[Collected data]
-- Opening Marker --
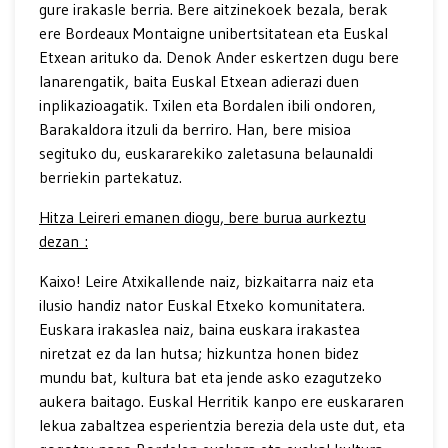
gure irakasle berria. Bere aitzinekoek bezala, berak
ere Bordeaux Montaigne unibertsitatean eta Euskal
Etxean arituko da. Denok Ander eskertzen dugu bere
lanarengatik, baita Euskal Etxean adierazi duen
inplikazioagatik. Txilen eta Bordalen ibili ondoren,
Barakaldora itzuli da berriro. Han, bere misioa
segituko du, euskararekiko zaletasuna belaunaldi
berriekin partekatuz.
Hitza Leireri emanen diogu, bere burua aurkeztu
dezan :
Kaixo! Leire Atxikallende naiz, bizkaitarra naiz eta
ilusio handiz nator Euskal Etxeko komunitatera.
Euskara irakaslea naiz, baina euskara irakastea
niretzat ez da lan hutsa; hizkuntza honen bidez
mundu bat, kultura bat eta jende asko ezagutzeko
aukera baitago. Euskal Herritik kanpo ere euskararen
lekua zabaltzea esperientzia berezia dela uste dut, eta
-- Closing Marker --
- _TASK INSTRUCTIONS_
Return all the lines of text in the rows above without changing a word. Leave the pictures out of your answer.

- _EXERCISE RESPONSE_
gure irakasle berria. Bere aitzinekoek bezala, berak
ere Bordeaux Montaigne unibertsitatean eta Euskal
Etxean arituko da. Denok Ander eskertzen dugu bere
lanarengatik, baita Euskal Etxean adierazi duen
inplikazioagatik. Txilen eta Bordalen ibili ondoren,
Barakaldora itzuli da berriro. Han, bere misioa
segituko du, euskararekiko zaletasuna belaunaldi
berriekin partekatuz.
Hitza Leireri emanen diogu, bere burua aurkeztu
dezan :
Kaixo! Leire Atxikallende naiz, bizkaitarra naiz eta
ilusio handiz nator Euskal Etxeko komunitatera.
Euskara irakaslea naiz, baina euskara irakastea
niretzat ez da lan hutsa; hizkuntza honen bidez
mundu bat, kultura bat eta jende asko ezagutzeko
aukera baitago. Euskal Herritik kanpo ere euskararen
lekua zabaltzea esperientzia berezia dela uste dut, eta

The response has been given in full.